DOP033 Severely active ulcerative colitis is associated with high baseline infliximab clearance, reduced serum half-life and worse endoscopic outcomes
Vande Casteele N.*1,2, Jairath V.3,4, Levesque B.1,2, Feagan B.3,4, Sandborn W.1,2
1University of California, San Diego, United States 2Robarts Clinical Trials, Inc., San Diego, United States 3University of Western Ontario, London, Canada 4Robarts Clinical Trials, Inc., London, Canada
Therapeutic drug monitoring is a useful tool to optimize infliximab (IFX) therapy in clinical practice. The relationship between IFX concentration and change from baseline in endoscopic disease activity during induction and maintenance therapy is unknown.

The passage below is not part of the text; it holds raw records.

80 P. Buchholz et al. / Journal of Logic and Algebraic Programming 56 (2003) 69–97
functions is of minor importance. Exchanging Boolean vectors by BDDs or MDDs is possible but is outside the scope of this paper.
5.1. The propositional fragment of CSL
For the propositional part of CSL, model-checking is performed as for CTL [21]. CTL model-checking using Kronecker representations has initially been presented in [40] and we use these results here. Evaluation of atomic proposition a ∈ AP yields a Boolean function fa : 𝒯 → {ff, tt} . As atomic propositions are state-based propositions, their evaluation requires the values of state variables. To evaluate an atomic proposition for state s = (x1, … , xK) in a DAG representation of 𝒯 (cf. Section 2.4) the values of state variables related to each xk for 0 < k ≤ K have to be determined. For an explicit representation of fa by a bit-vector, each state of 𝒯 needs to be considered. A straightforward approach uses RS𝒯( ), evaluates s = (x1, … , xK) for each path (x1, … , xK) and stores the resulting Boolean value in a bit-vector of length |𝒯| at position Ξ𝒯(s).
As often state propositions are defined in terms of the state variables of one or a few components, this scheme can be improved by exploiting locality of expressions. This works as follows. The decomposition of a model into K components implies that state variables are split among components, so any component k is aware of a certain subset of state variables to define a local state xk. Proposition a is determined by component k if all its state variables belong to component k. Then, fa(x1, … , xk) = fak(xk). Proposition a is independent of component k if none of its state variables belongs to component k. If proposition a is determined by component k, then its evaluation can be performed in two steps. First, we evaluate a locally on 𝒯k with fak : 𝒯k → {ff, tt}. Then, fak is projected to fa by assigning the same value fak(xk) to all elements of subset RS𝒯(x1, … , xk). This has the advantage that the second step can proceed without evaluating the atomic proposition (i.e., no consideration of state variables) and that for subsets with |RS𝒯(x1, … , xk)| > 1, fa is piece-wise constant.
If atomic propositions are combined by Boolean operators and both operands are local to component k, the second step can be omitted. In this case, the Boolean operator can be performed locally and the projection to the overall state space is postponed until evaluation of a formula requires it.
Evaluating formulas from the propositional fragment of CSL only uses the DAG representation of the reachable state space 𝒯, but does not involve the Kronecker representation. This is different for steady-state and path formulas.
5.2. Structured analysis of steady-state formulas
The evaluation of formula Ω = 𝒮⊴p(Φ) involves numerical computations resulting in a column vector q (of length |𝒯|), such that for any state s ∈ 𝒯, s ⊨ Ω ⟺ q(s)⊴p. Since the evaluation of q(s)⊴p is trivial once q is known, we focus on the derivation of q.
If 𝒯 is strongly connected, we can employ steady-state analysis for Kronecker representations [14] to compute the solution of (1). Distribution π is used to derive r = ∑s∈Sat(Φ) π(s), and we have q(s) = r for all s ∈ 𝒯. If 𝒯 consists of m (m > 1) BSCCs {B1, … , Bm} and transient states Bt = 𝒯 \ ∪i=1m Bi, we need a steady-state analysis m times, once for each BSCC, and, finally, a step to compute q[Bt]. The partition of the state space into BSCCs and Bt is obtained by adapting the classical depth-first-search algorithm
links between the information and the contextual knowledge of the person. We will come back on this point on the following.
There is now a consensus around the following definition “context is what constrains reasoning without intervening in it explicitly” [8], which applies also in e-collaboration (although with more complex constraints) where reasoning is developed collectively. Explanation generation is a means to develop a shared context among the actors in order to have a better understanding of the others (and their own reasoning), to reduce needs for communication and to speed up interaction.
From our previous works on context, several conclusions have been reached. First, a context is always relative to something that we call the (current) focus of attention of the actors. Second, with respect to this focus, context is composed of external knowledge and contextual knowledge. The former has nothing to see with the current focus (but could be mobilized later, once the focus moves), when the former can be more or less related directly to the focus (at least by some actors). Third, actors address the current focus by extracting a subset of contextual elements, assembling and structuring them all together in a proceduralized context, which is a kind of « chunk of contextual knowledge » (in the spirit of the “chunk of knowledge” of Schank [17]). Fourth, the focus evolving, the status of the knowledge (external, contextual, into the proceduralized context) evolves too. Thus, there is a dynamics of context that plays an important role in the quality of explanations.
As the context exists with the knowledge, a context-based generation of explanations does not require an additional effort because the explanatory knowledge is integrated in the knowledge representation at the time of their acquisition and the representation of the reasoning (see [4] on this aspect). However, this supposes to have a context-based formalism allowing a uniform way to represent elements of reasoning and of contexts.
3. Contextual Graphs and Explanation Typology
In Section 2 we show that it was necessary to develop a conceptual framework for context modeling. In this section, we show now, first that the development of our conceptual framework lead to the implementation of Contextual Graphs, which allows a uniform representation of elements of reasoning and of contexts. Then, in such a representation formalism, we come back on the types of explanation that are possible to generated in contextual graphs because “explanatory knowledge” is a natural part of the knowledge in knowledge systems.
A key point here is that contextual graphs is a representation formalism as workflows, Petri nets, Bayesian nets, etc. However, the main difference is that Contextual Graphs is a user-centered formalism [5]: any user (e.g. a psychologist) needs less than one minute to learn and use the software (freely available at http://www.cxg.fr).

Data from the randomized controlled ACT-1 and -2 trials encompassing 484 patients with ulcerative colitis treated with IFX therapy were analyzed. A two-compartment population pharmacokinetic model was used to estimate IFX clearance (CL) at baseline. The Mayo endoscopic score (MES; range 0–3, with 3 representing most severe inflammation) was available at Week (W) 0, W8 and W30. A test for a linear trend between mean baseline IFX CL and MES (0–3) at W8 was performed. A concentration-effect curve was established by sorting all patients from low to high IFX concentration at specific time points with corresponding change in MES from W0 to W8 (ΔMES8) and from W0 to W30 (ΔMES30). Receiver operating curve (ROC) analysis was performed to identify IFX concentration cut-points with combined maximal sensitivity and specificity that corresponded to a MES of 0–1 or 0. Patients with missing data at W8 and/or W30 were considered treatment failures.
A linear relationship was observed between baseline IFX CL and MES at W8 (p<0.001). Concurrently, approximate median baseline IFX half-life was significantly shorter in patients with W8 MES ≥2 vs W8 MES <2 (12 vs 15 days, respectively, p<0.001). In patients with higher IFX exposure during induction and maintenance therapy, ΔMES8 and ΔMES30 was greater (Fig. 1A and 1B, respectively).
IFX cut-points of 26 ug/mL at W2, 11 ug/mL at W6 and 35 ug/mL at W8 correlated with W8 MES <2, and 5.0 ug/mL at W14 and 2.3 ug/mL at W30 correlated with W30 MES <2 (Table 1).
Ulcerative colitis patients with high baseline IFX CL may benefit from accelerated dosing during induction treatment to achieve drug exposure above the cut-points associated with short- and long-term mucosal healing.